賀川:昔の冬のオリンピックは、スキーやスケートの種目も少なかったのが、このごろはずいぶん競技種目も増え、参加国も80をこえるまでになり、とても賑やかになった。
――といっても、日ごろ日本人にはなじみの薄い競技もあるのですが、オリンピックになると急に大々的に取り上げるのが面白くもあり不思議でもありました。
賀川:フィギュアスケートは、僕も少年時代に滑ったこともあるし、兄・太郎は神戸アイススケート場の場長さんが「毎日、私のところへ通わせてくれたらオリンピック選手にします」といったこともあるくらいで、我が家では父親も楽しんでいた。
――六甲山上の池で滑ったと、先日お聞きしましたね。
賀川:もっといろいろあるのだが……ここまでにしておこう。
NHKの、スキーのジャンプと滑走のときの選手の筋肉の使い方などの科学的分析は面白かったね。ジャンプの横風やスキー板を水平に保つところなども、映像の威力を発揮した。
――フィギュアでは、浅田真央、キム・ヨナ、両選手のおかげで日本中が採点法やジャンプの回転などに興味を持つようになったでしょう。これは将来のフィギュア界のためにも大きいことでしょうね。
賀川:一つには、採点法がここ何年かの間に大幅に改正されて、古い時代のように審判の主観が入るのが少なくなった。
――日本のフィギュアはジャンプ主義のところがありますね。
賀川:戦後に外国に追いつこうとしたころは、スタイルや演技といったところはどうしても損だから、スポーツ的なジャンプ、つまり回転数の多い難しい技で得点しようという感覚が強かった。前にもいった、佐藤信夫コーチの(選手時代の)3回転もそうだった。伊藤みどりさんもそうだった。スタイルや演技力でも外国人と変わらぬようになってきた現在でもまだその考えが残っているのかナ。
――一つにはスポーツだから難しいものへの挑戦というのがある?
賀川:うんと古い時代は、アメリカがスポーツ的、ヨーロッパが芸術的といったふうだった。いまは国や地域での傾向というよりフィギュアの指導者、コーチ、あるいは選手個人によってどちらを好むかということだろうね。

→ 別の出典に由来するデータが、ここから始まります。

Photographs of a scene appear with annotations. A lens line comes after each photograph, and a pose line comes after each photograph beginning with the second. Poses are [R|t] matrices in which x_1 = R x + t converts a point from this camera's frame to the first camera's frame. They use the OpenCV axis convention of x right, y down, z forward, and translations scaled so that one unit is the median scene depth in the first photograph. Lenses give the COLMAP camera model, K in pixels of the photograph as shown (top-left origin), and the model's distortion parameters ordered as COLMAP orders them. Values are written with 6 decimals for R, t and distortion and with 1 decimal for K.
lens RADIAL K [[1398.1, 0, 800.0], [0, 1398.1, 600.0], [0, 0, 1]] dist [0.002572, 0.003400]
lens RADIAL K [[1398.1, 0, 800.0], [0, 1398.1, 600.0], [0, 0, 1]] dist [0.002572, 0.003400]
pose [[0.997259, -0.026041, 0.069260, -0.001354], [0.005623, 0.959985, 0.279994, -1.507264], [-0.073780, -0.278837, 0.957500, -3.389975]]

――いくら大技に成功しても、ミスをすれば減点されるということで結局、浅田選手の得点はキム・ヨナに追いつかなかった。
賀川:大技を狙うと、そこで自分の力を振り絞る。すると、そのあとのスケーティングにも響くということがある。サッカーでも前半にとばして動き回って後半足が止まると大変ですヨ。試合は90分だからね。
キムさんの方は、自分のできる範囲のことを完璧に余裕を持って――ということだろう。まあ、いろいろ楽しかったが、アジア勢がフィギュアでここまで充実したのも歴史的ですヨ。考えてみれば、バンクーバーつまりアメリカ大陸の西海岸というのは太平洋側と違って東洋への門戸だからね。
僕は74年のワールドカップの帰途、ニューヨークからモントリオールを経てカナダの空を横断してバンクーバーへ着いたとき、アジア人の多いのに驚いたことがある。